New Wrinkles for Wash Sale Rule
Tax planning for securities is especially tricky this year. Barring any legislative action, tax rates are scheduled to increase in 2013. Nevertheless, if your circumstances dictate it, you may want to preserve a loss from a securities sale in 2012. That means you must pay close attention to the “wash sale” rule as the year begins to wind down.
How it works: Normally, you can use capital losses to offset your capital gains, plus up to $3,000 of ordinary income. However, under the wash sale rule, you are not permitted to deduct a loss from the sale of securities if you buy “substantially identical” securities within 30 days of the sale. So you get no tax benefit from the loss on your 2012 return. It doesn’t matter if the purchase takes place before or after the date of the sale.
When are securities considered to be substantially identical? One example is shares of common stock in the same corporation. On the other hand, bonds issued by different obligors are not considered to be substantially identical. Whether the wash sale rule affects bonds from the same issuer depends on a number of factors such as interest rates, face amounts, issue dates, maturity dates, etc.
Be aware that there is a way you can realize a current loss under the wash sale rule without waiting 31 days to repurchase the stock. This strategy commonly is referred to as “doubling up.”
Example: You bought 100 shares of High-Tech Corporation stock at $50 a share and now it is selling at $40 a share. But you believe the price of the stock is about to rebound. Instead of selling the original block of shares, which would produce a $1,000 loss, you double up by buying 100 more shares of High-Tech stock at $40. Then you wait more than 30 days and sell the first 100 shares at $42.

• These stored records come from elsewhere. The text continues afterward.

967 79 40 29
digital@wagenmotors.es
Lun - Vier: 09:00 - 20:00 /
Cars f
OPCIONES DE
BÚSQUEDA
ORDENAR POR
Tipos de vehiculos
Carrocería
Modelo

Result: By doubling up, you have a deductible loss of $800. What’s more, you now hold shares in High-Tech with a basis of $40. If you decide to sell the shares at $42, you will realize a capital gain of $200. Capital gains in 2012 are taxed more favorably than they will be in 2013.

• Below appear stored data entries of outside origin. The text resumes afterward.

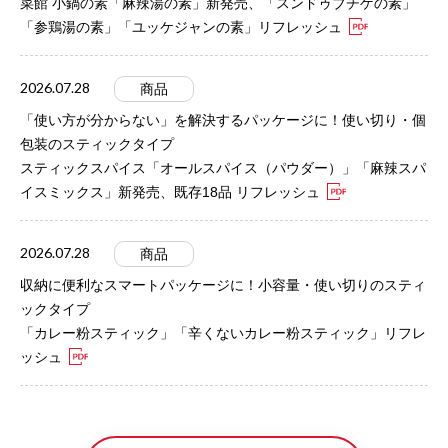
菜館 小鍋の素「麻辣湯の素」新発売、「スンドゥブチゲの素」
「参鶏湯の素」「ユッケジャンの素」リフレッシュ
2026.07.28
商品
「使い方が分からない」を解決するパッケージに！使い切り・個
包装のスティックタイプ
スティックスパイス「オールスパイス（パウダー）」「麻辣スパ
イスミックス」新発売、既存18品 リフレッシュ
2026.07.28
商品
収納に便利なスマートパッケージに！小容量・使い切りのスティ
ックタイプ
「カレー粉スティック」「辛くないカレー粉スティック」リフレ
ッシュ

If you had simply sold the initial shares at $42 and reacquired the new shares without waiting more than 30 days, you would not be able to deduct your $800 loss.
At least there is a silver lining if you are forced to forfeit a tax loss due to the wash sale rule. The amount of the loss is added to your basis in the new stock. Thus, when you sell the new stock in the future, a smaller amount of gain will be subject to tax. If the stock is sold at a loss, you can deduct a larger amount as a loss.
Final points: Remember that the tax law is subject to change. Also, consider all the relevant economic ramifications—not just taxes—in your investment decisions.